On the Horizon for Meningitis and Ventriculitis in Children
Prevention with vaccines: The best treatment strategy for meningitis is prevention. Vaccines provide the best prevention but are not available to all who could benefit from them. Immunization with H. influenzae type b vaccines has virtually eliminated meningitis caused by this organism. Pneumococcal vaccines are available but do not prevent all pneumococcal infections, as the antigens are not sufficiently immunogenic. Conjugate pneumococcal vaccine offers hope for infants. Vaccines are available for four serotypes of meningococcus (A, C, Y, and W-135). However, there is no effective vaccine against the most common serogroup, B. The vaccine against the serogroup A is protective in infants as young as 3 months, but the other vaccines are protective only in children over 2 years of age. The use of these vaccines in susceptible populations, such as the military or others living in very close quarters, has decreased the incidence of meningococcal meningitis. These vaccines are also useful in epidemic outbreaks.
Wider use of prophylaxis for N. meningitidis meningitis: For patients who have contracted meningitis, it is imperative to impede the spread of the infection to others. Intimate contacts of the patient, such as household members, daycare contacts, military, college or dorm members, should be treated prophylactically with rifampin (10 mg/kg/dose divided every 12 hours for 2 days, maximum dose 600 mg/day) or, alternatively, with a single intramuscular dose of ceftriaxone (50 mg/kg).

• Exercise data:
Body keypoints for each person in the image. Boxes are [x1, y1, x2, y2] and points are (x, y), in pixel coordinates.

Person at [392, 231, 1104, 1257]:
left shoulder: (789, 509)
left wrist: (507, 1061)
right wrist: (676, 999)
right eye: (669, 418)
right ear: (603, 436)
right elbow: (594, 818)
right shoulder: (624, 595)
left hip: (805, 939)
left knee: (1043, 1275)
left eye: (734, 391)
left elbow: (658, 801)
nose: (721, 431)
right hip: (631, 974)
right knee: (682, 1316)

* * *

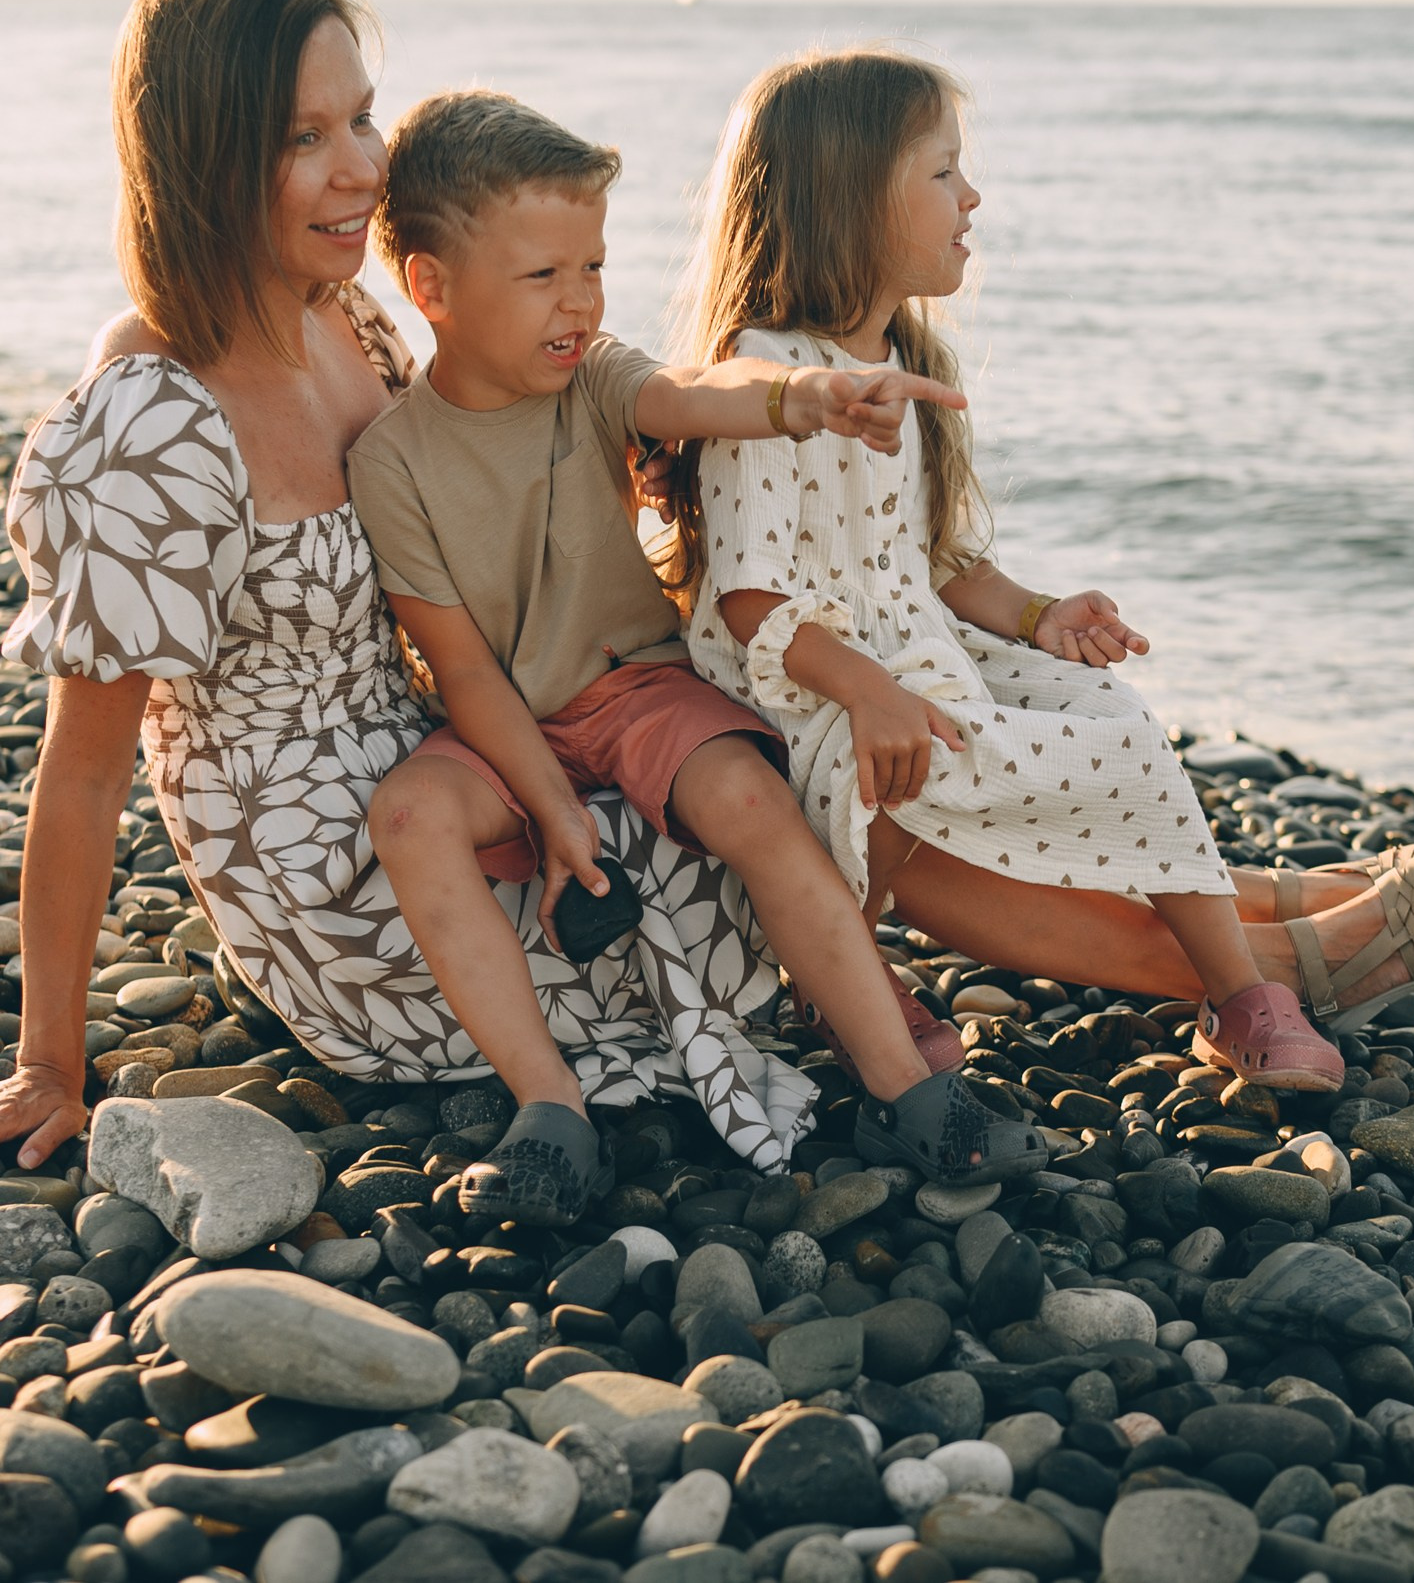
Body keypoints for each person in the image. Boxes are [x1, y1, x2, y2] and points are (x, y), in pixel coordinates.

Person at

• Task list:
- 1) List the meningococcal serotypes for which the meningitis passage says vaccines are available.
- 2) According to the meningitis passage, why do pneumococcal vaccines fail to prevent all pneumococcal infections?
- 3) What maximum daily rifampin dose does the meningitis passage give for prophylaxis?

• List of solutions:
- 1) A, C, Y, and W-135

- 2) Pneumococcal vaccines do not prevent all pneumococcal infections because their antigens are not sufficiently immunogenic.

- 3) 600 mg/day